**Excerpt to read:**

-.-.-

Along with the Sino-Vietnamese war of 1979, the Communist Vietnamese invasion of Communist Cambodia in that same year was another bout of infighting among Asian Reds which was potentially confusing for western observers. Almost everyone knows about the genocidal regime run by the Khmer Rouge in Cambodia in the late 1970s, but far fewer people are aware of the chain of events which led America's enemies in Vietnam to sweep the Khmer Rouge from power, or that the United States continued to back the genocidal Cambodians for a decade afterwards.
There had been a time when the Vietnamese and Cambodian communists had all been part of the same party and they had spent decades fighting western-backed regimes in their respective countries, as had their friends in Laos. While the Cambodian Khmer Rouge had not fought the Americans, they had received widespread support from the North Vietnamese, who had virtually taken over parts of Cambodia and used them as staging areas to rest and train before attacking South Vietnam.
It was this virtual annexation of parts of Cambodia that led Richard Nixon to order American and South Vietnamese troops into Cambodia in 1970, by which time the Viet Cong and Khmer Rouge were co-operating more closely than ever before; bizarrely for the Cambodians, they found themselves in the strange position of being allowed to use parts of their own country which were under the control of the North Vietnamese as a staging area of their own to attack the western-backed government in Phnom Penh. While glad of the assistance, it irked them to see the Vietnamese virtually annexing parts of Cambodia for their own ends. As both communist movements neared success in their own countries in 1975, the Khmer Rouge began to distance themselves from the Vietnamese more and more, purging Vietnamese-trained personnel from their ranks.

-.-.-

**Data excerpt:**
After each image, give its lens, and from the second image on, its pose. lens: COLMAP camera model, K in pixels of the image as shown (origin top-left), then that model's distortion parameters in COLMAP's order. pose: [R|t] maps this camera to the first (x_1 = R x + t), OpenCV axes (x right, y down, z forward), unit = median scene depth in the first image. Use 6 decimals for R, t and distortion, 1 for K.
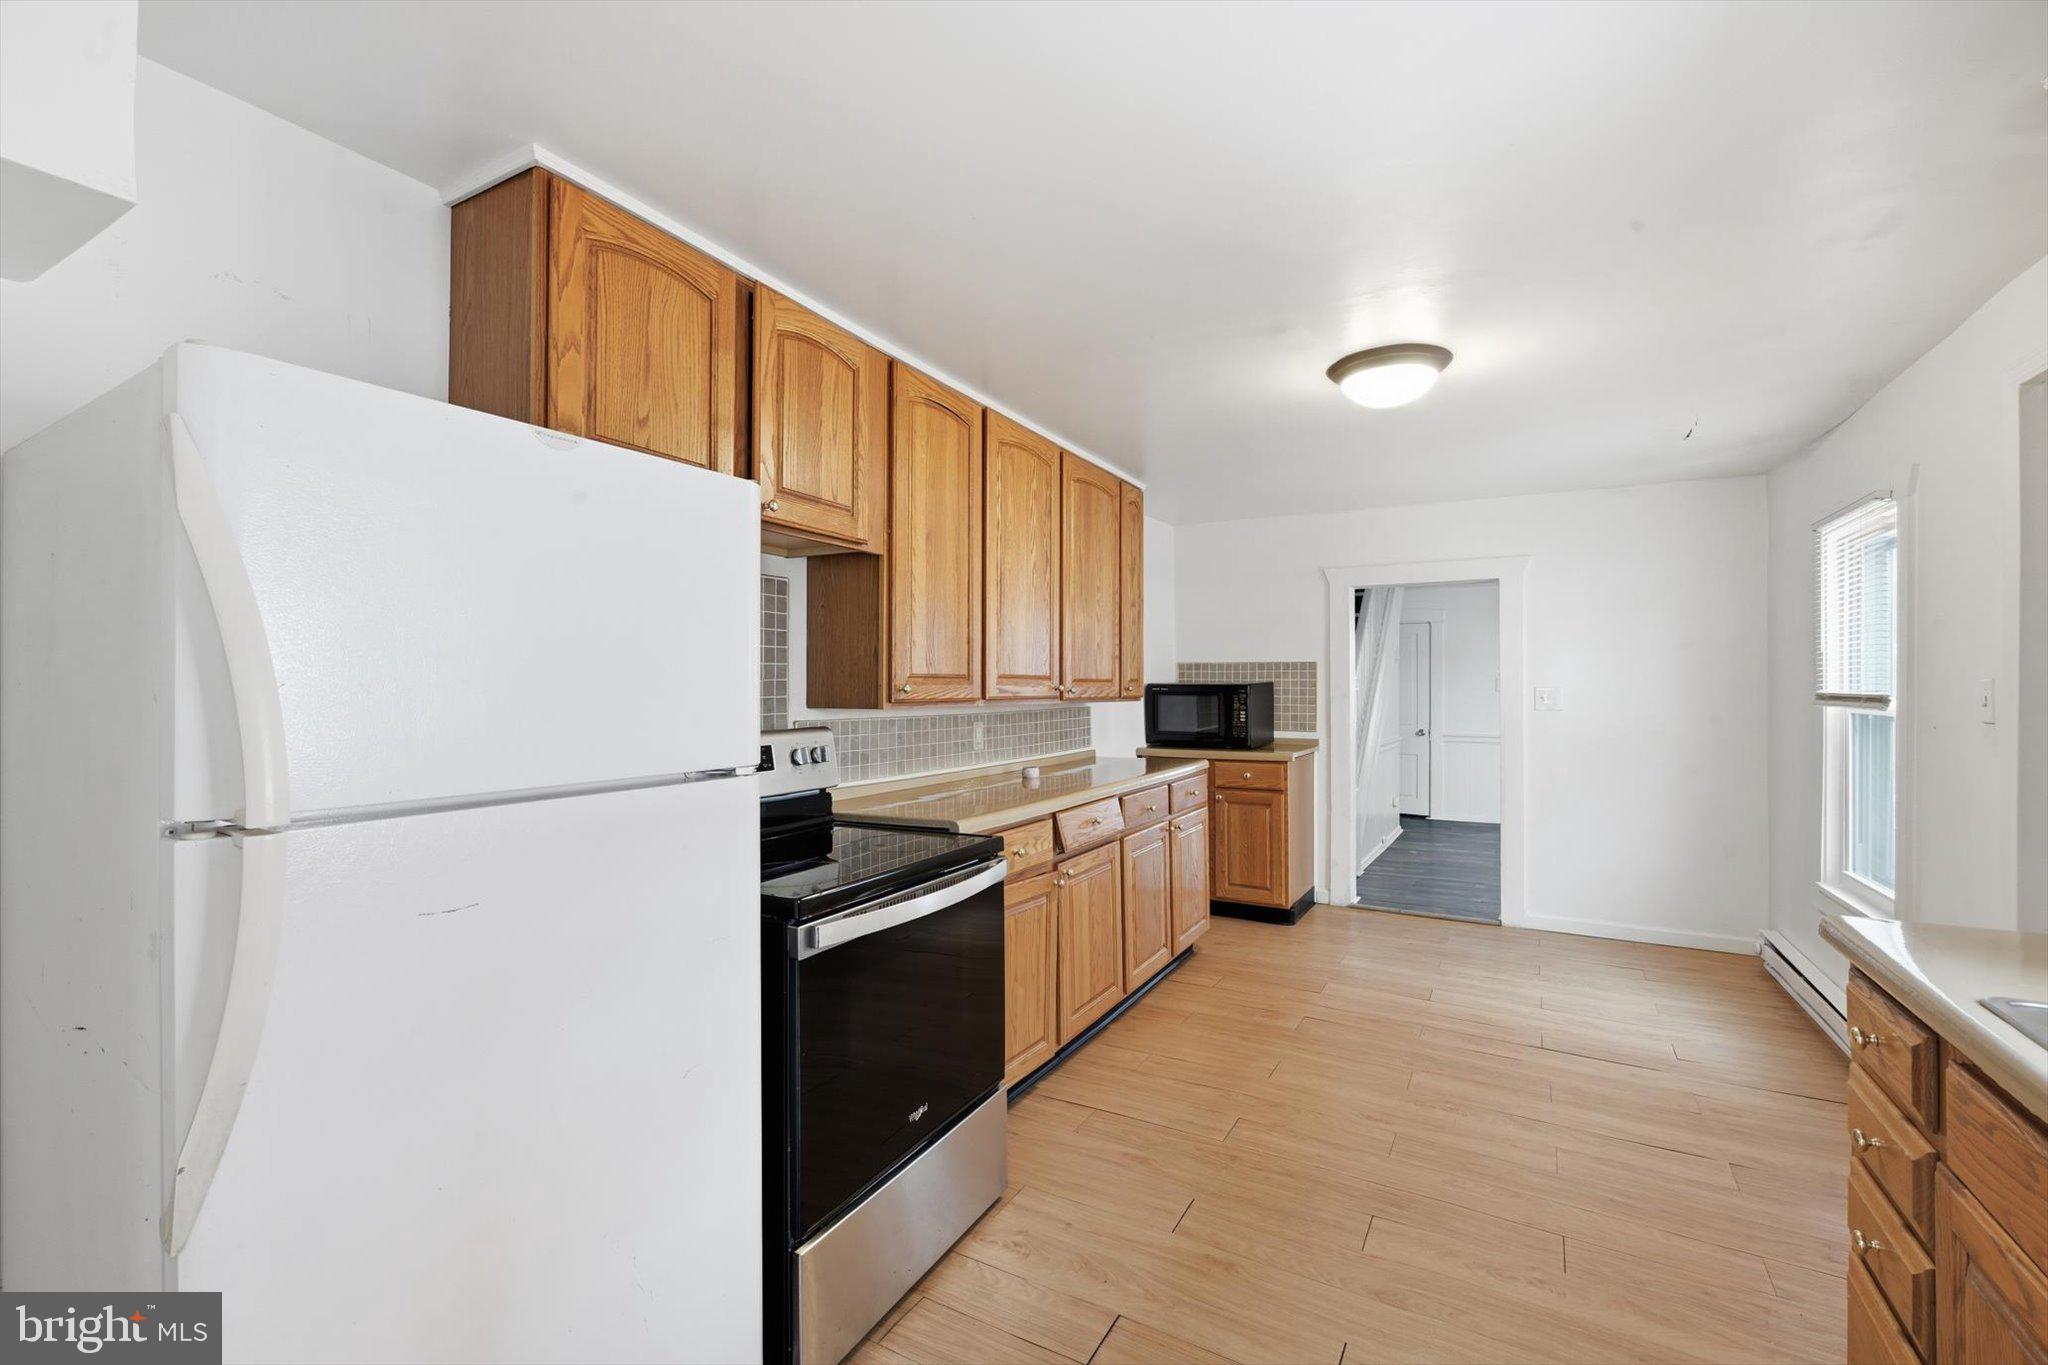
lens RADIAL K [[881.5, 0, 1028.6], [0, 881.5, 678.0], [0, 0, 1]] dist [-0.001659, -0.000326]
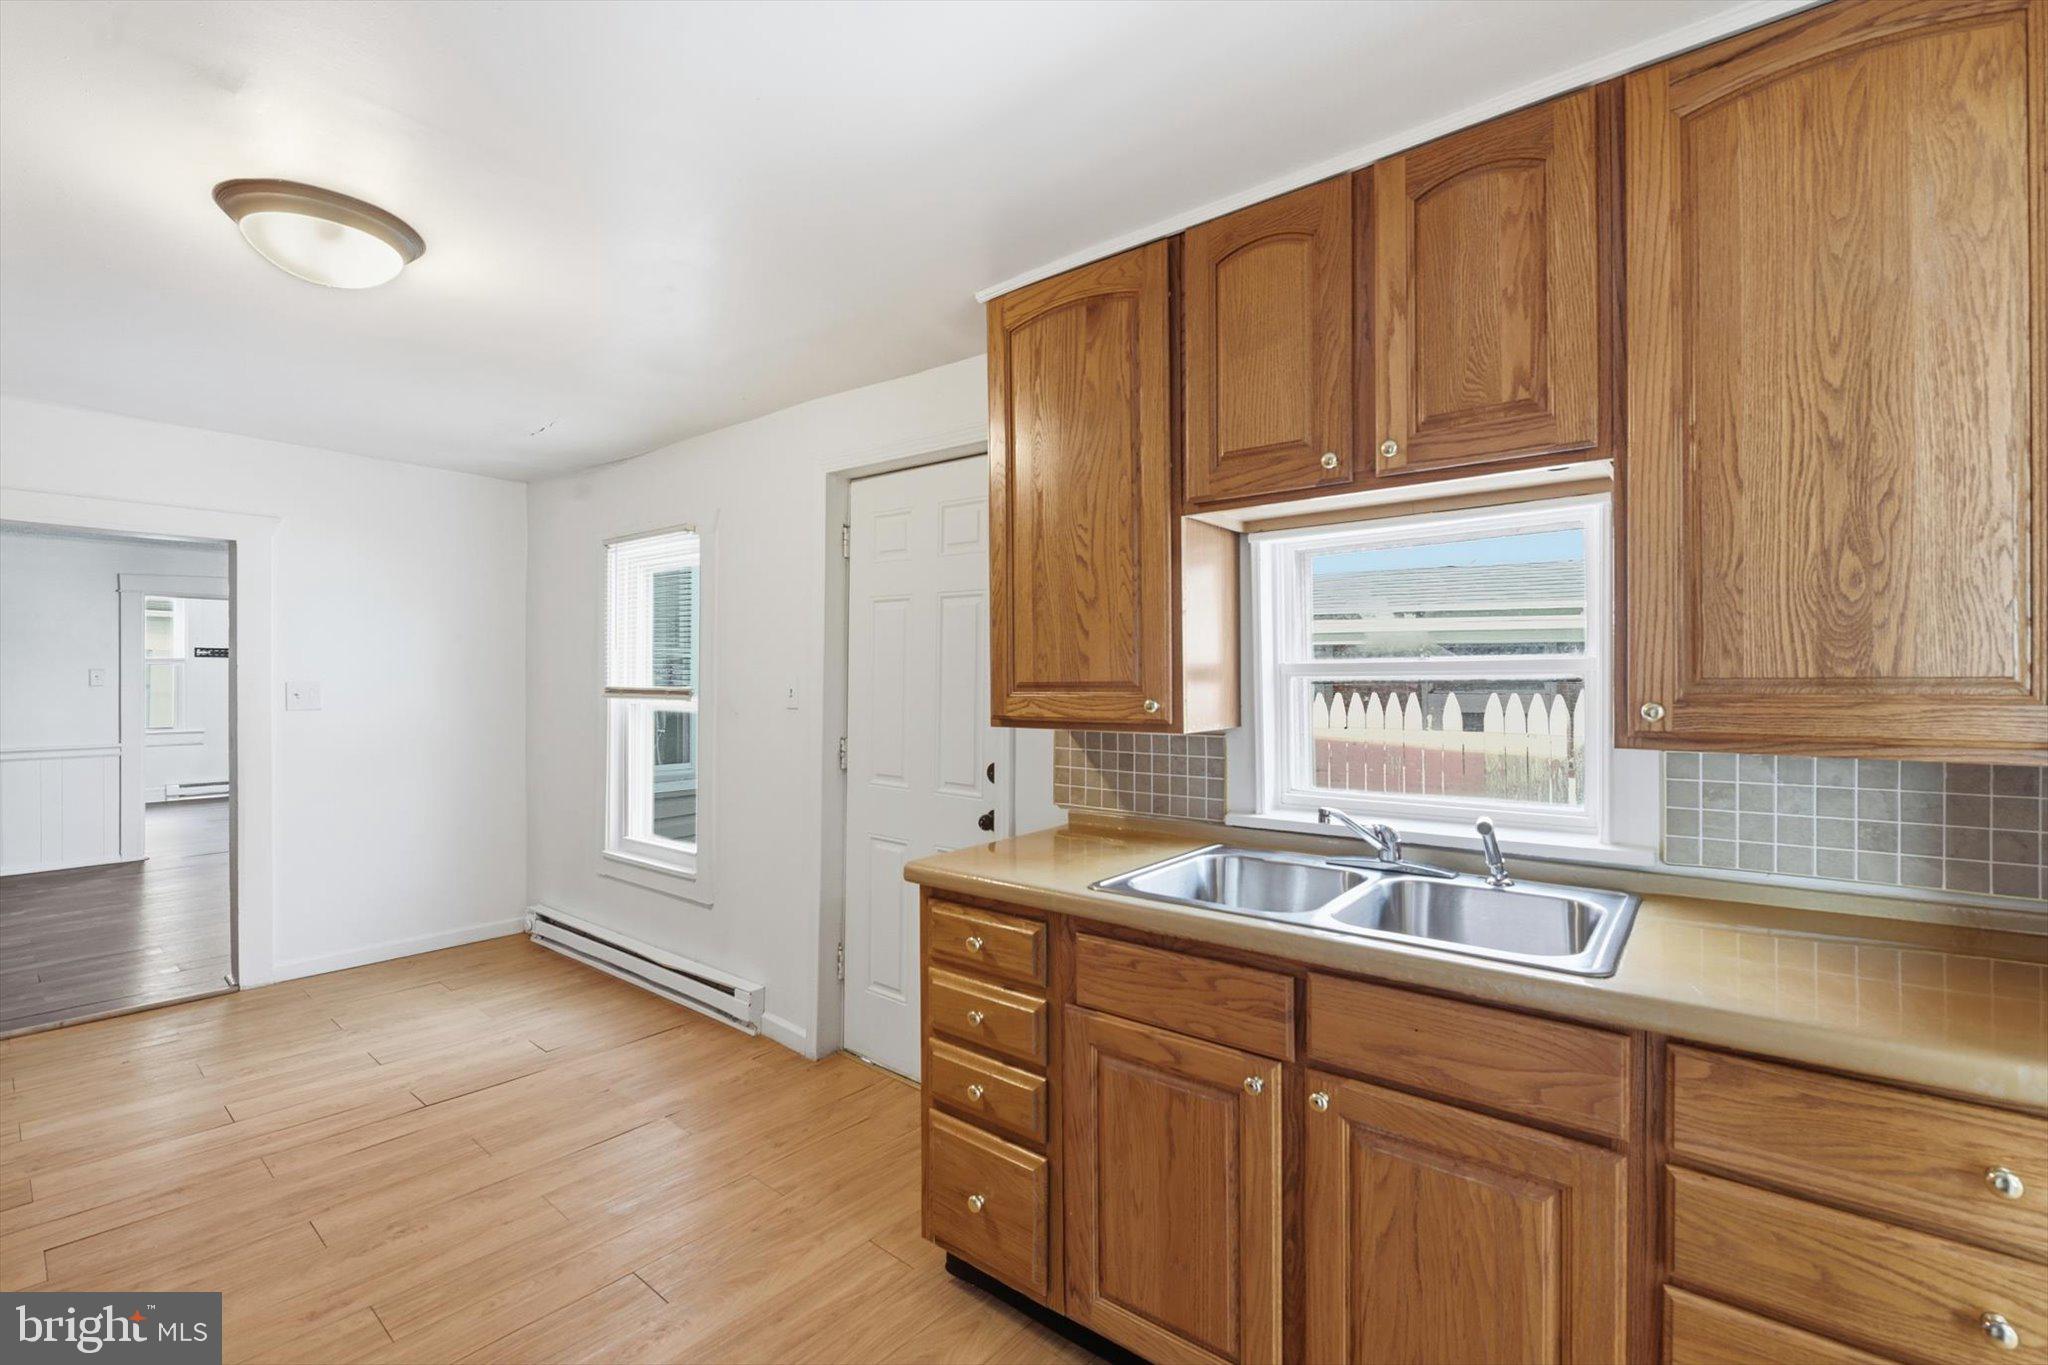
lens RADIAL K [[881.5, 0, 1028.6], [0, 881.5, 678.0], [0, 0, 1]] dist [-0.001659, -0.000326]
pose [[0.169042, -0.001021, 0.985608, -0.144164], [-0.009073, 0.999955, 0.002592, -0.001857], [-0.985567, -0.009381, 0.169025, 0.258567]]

-.-.-

**Task item:**
According to the passage on the Vietnamese invasion of Cambodia, in what year did Richard Nixon order American and South Vietnamese troops into Cambodia? The data can be set aside; it plays no part in what comes next.

**Written answer:**
1970